TEXTO DEL DOCUMENTO
------------------------

Para salir de la crisis tenemos que pensar que el otro no existe, el otro es una construcción mental que favorece el despilfarro, sólo importa lo que yo necesito. Sólo importa lo que yo puedo pagar. Estamos empezando a comprender la entelequia hacia la que aspira el partido popular: que cada perro se lama su pija.
El razonamiento es muy sencillo y no puede llevar a error: no podemos pagar a otros lo que nosotros no vamos a usar. Las autopistas que las paguen quienes las usan; por extensión, los hospitales, los colegios, las guarderías, que las paguen quienes las usan… y por fin, los jubilados, que se paguen sus jubilaciones. El mundo es una jungla y sobrevivirá aquel que desprecie con menos escrúpulos al otro. Hay que eliminar al otro. El otro es caro.
Se me ocurren medidas expeditivas para acabar con la deuda, por ejemplo, desaparición de los ayuntamientos, por ejemplo, desaparición de la protección social, por ejemplo, abolición de la enseñanza gratuita, por ejemplo, eliminación del sistema de salud pública, por ejemplo, eliminación del Estado. Hemos llegado al quid de la cuestión: el Estado es caro. Muy caro.
Tengo pendiente escribir una reseña del contrato social, de Rousseau, entre tanto, animo a Esperanza Aguirre y a sus millones de votantes para que se lo vayan leyendo. Es un libro pequeño, sexy, revelador, un libro fundacional. Ya estamos vacunados contra la hipocresía del anarquismo, el anarquismo es la quimera que nunca habitaremos, el Estado es la posibilidad. Una posibilidad cara. Tenemos que elegir entre soñar y ver la tele. Tenemos que elegir entre pelear o correr. A leer todos a Rousseau.
Alguien que tiene asegurado su coto privado, con cuentas en Suiza, puede prescindir del Estado, pero no del dinero; alguien que no tiene ni coto ni Suiza ni dinero puede prescindir de todo, incluso de su propia vida, pero si le damos a elegir tomará siempre el camino del amparo, es decir, el camino del Estado.

------------------------

DATOS DEL EJERCICIO
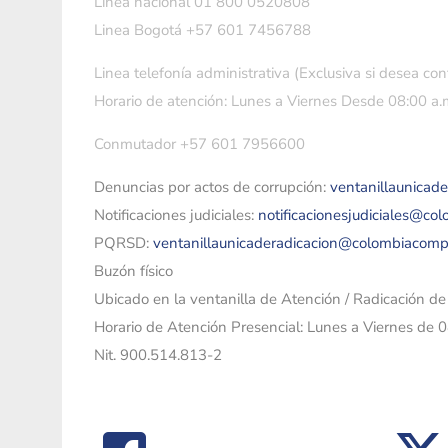
Linea nacional 01 800 0520808
Linea Bogotá +57 601 7456788
Linea telefonía administrativa (Exclusiva si desea con
Horario de atención: Lunes a Viernes Desde 08:00 a.m
Conmutador +57 601 7956600
Denuncias por actos de corrupción:
ventanillaunicad
Notificaciones judiciales:
notificacionesjudiciales@co
PQRSD:
ventanillaunicaderadicacion@colombiacomp
Buzón físico
Ubicado en la ventanilla de Atención / Radicación d
Horario de Atención Presencial: Lunes a Viernes de 
Nit. 900.514.813-2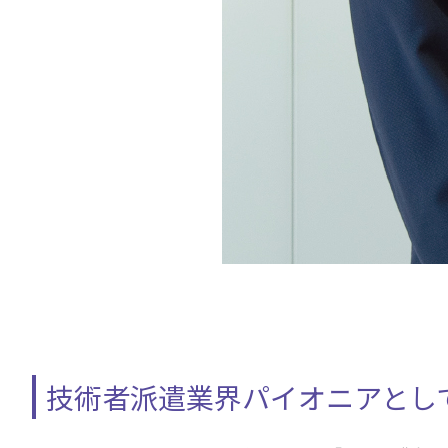
技術者派遣業界パイオニアとし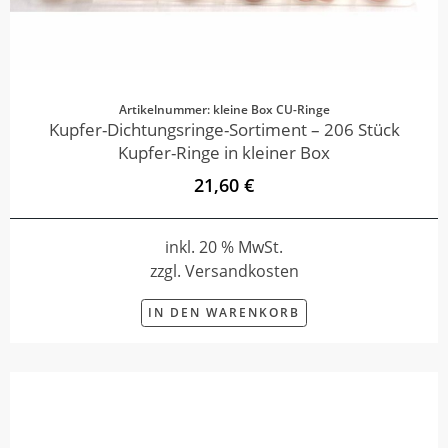
Artikelnummer: kleine Box CU-Ringe
Kupfer-Dichtungsringe-Sortiment – 206 Stück
Kupfer-Ringe in kleiner Box
21,60 €
inkl. 20 % MwSt.
zzgl. Versandkosten
IN DEN WARENKORB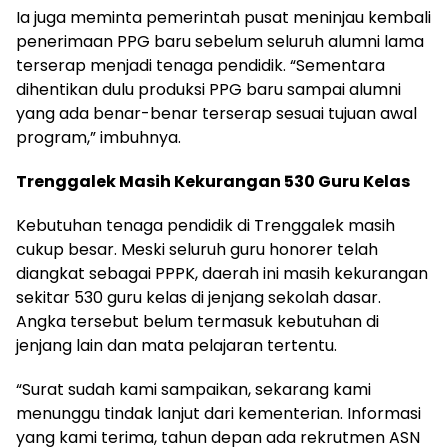
Ia juga meminta pemerintah pusat meninjau kembali
penerimaan PPG baru sebelum seluruh alumni lama
terserap menjadi tenaga pendidik. “Sementara
dihentikan dulu produksi PPG baru sampai alumni
yang ada benar-benar terserap sesuai tujuan awal
program,” imbuhnya.
Trenggalek Masih Kekurangan 530 Guru Kelas
Kebutuhan tenaga pendidik di Trenggalek masih
cukup besar. Meski seluruh guru honorer telah
diangkat sebagai PPPK, daerah ini masih kekurangan
sekitar 530 guru kelas di jenjang sekolah dasar.
Angka tersebut belum termasuk kebutuhan di
jenjang lain dan mata pelajaran tertentu.
“Surat sudah kami sampaikan, sekarang kami
menunggu tindak lanjut dari kementerian. Informasi
yang kami terima, tahun depan ada rekrutmen ASN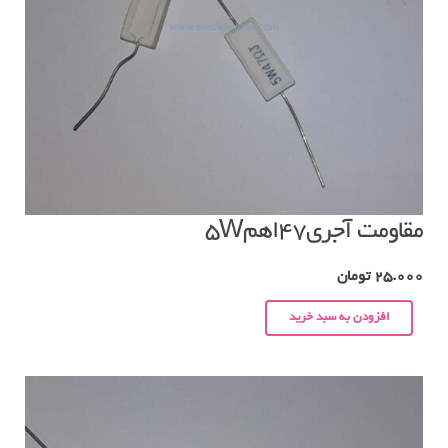
مقاومت آجری۴۷اهم۵W
25.000
تومان
افزودن به سبد خرید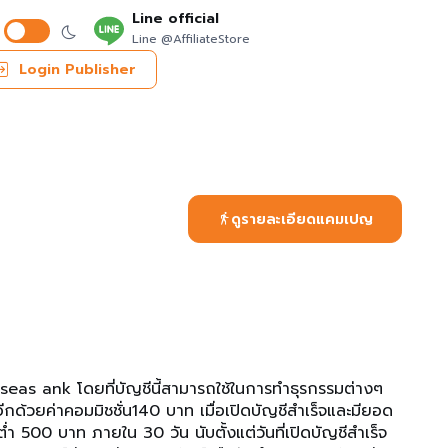
Line official
Line @AffiliateStore
Login Publisher
ดูรายละเอียดแคมเปญ
rseas ank โดยที่บัญชีนี้สามารถใช้ในการทำธุรกรรมต่างๆ
กด้วยค่าคอมมิชชั่น140 บาท เมื่อเปิดบัญชีสำเร็จและมียอด
ต่ำ 500 บาท ภายใน 30 วัน นับตั้งแต่วันที่เปิดบัญชีสำเร็จ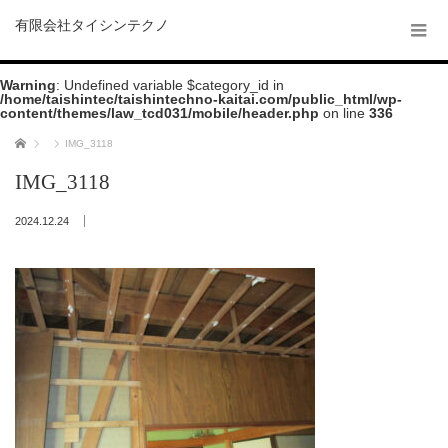
有限会社タイシンテクノ
Warning
: Undefined variable $category_id in
/home/taishintec/taishintechno-kaitai.com/public_html/wp-
content/themes/law_tcd031/mobile/header.php
on line
336
ホーム
IMG_3118
IMG_3118
2024.12.24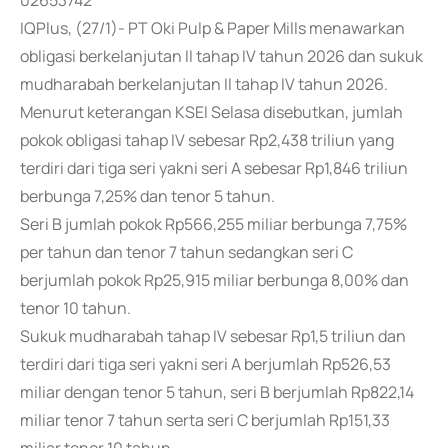
02653742
IQPlus, (27/1)- PT Oki Pulp & Paper Mills menawarkan
obligasi berkelanjutan II tahap IV tahun 2026 dan sukuk
mudharabah berkelanjutan II tahap IV tahun 2026.
Menurut keterangan KSEI Selasa disebutkan, jumlah
pokok obligasi tahap IV sebesar Rp2,438 triliun yang
terdiri dari tiga seri yakni seri A sebesar Rp1,846 triliun
berbunga 7,25% dan tenor 5 tahun.
Seri B jumlah pokok Rp566,255 miliar berbunga 7,75%
per tahun dan tenor 7 tahun sedangkan seri C
berjumlah pokok Rp25,915 miliar berbunga 8,00% dan
tenor 10 tahun.
Sukuk mudharabah tahap IV sebesar Rp1,5 triliun dan
terdiri dari tiga seri yakni seri A berjumlah Rp526,53
miliar dengan tenor 5 tahun, seri B berjumlah Rp822,14
miliar tenor 7 tahun serta seri C berjumlah Rp151,33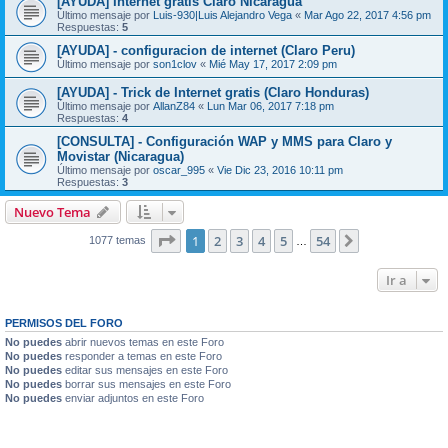
[AYUDA] Internet gratis Claro Nicaragua
Último mensaje por
Luis-930|Luis Alejandro Vega
«
Mar Ago 22, 2017 4:56 pm
Respuestas:
5
[AYUDA] - configuracion de internet (Claro Peru)
Último mensaje por
son1clov
«
Mié May 17, 2017 2:09 pm
[AYUDA] - Trick de Internet gratis (Claro Honduras)
Último mensaje por
AllanZ84
«
Lun Mar 06, 2017 7:18 pm
Respuestas:
4
[CONSULTA] - Configuración WAP y MMS para Claro y
Movistar (Nicaragua)
Último mensaje por
oscar_995
«
Vie Dic 23, 2016 10:11 pm
Respuestas:
3
Nuevo Tema
Página
1
de
54
1
2
3
4
5
54
Siguiente
1077 temas
…
Ir a
PERMISOS DEL FORO
No puedes
abrir nuevos temas en este Foro
No puedes
responder a temas en este Foro
No puedes
editar sus mensajes en este Foro
No puedes
borrar sus mensajes en este Foro
No puedes
enviar adjuntos en este Foro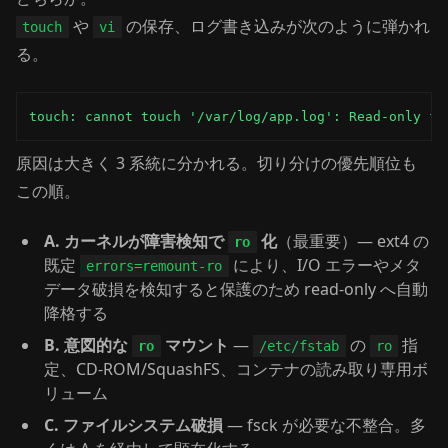
や
の保存、ログ書き込みが次のように弾かれ
touch
vi
る。
touch: cannot touch '/var/log/app.log': Read-only fi
原因は大きく 3 系統に分かれる。切り分けの優先順位も
この順。
A. カーネルが障害検知で
化
（最重要）— ext4 の
ro
既定
により、I/O エラーやメタ
errors=remount-ro
データ破損を検知すると保護のため read-only へ自動
降格する
B. 意図的な
マウント
—
の
指
ro
/etc/fstab
ro
定、CD-ROM/SquashFS、コンテナの読み取り専用ボ
リューム
C. ファイルシステム破損
— fsck が必要な不整合。多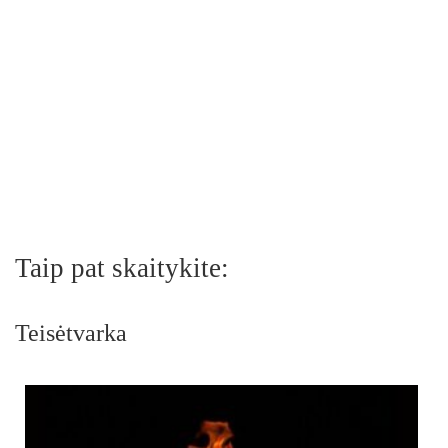
Taip pat skaitykite:
Teisėtvarka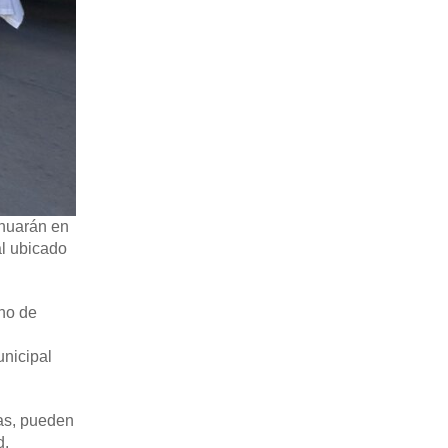
inuarán en
al ubicado
eno de
unicipal
as, pueden
d.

------------------------

LISTA DE TAREAS
1/ Reescribe el fragmento del texto sobre el Estado comprendido entre "El razonamiento es" y "caro. Muy caro.", ambos incluidos, y cambia "jungla" por "selva".
2/ Prosigue el texto sobre el Estado a partir de su última oración.

RESPUESTAS
1/
El razonamiento es muy sencillo y no puede llevar a error: no podemos pagar a otros lo que nosotros no vamos a usar. Las autopistas que las paguen quienes las usan; por extensión, los hospitales, los colegios, las guarderías, que las paguen quienes las usan… y por fin, los jubilados, que se paguen sus jubilaciones. El mundo es una selva y sobrevivirá aquel que desprecie con menos escrúpulos al otro. Hay que eliminar al otro. El otro es caro.
Se me ocurren medidas expeditivas para acabar con la deuda, por ejemplo, desaparición de los ayuntamientos, por ejemplo, desaparición de la protección social, por ejemplo, abolición de la enseñanza gratuita, por ejemplo, eliminación del sistema de salud pública, por ejemplo, eliminación del Estado. Hemos llegado al quid de la cuestión: el Estado es caro. Muy caro.

2/
Primero nos han hecho creer que lo público es gratuito y que lo gratuito es de mala calidad. Ahora resulta que es caro.
El principio de los Estados modernos es sencillo: dar parte de lo nuestro para que otro obtenga algún beneficio; es un principio de solidaridad, entendiendo al otro como al conjunto de la sociedad en la que yo estoy incluido. No importa si uso o no una autopista, no importa si voy al médico una vez al año o todos los días, no importa si mis hijos estudian en Oxford y no importa si mi padre se pudo pagar una pensión privada durante treinta jodidos años. Lo único que importa es saber que con mi IRPF contribuyo a que otros (yo incluido) puedan afrontar con un mínimo de garantías este camino transitorio y obtuso: la vida.
No lo quiero pensar, pero a veces me da por ahí: no quieren el bien común, quieren mantener la jerarquía, quieren hacer de lo público un espacio privado bajo la coartada del buen funcionamiento, quieren equilibrar la balanza de resultados hacia sus cuentas. Parece un cuento infantil, parecen el hombre del saco. Tienen millones de votantes que no piensan como yo, millones de personas que creen que hacen lo correcto. Quizá yo esté equivocado y, bajo las medidas que tratan de ajustar la economía, se esconda agazapada la meta del bien común. Cuesta creerlo. Cuesta pensar que al lamer mi propia pija le procure algún placer a mi prójimo.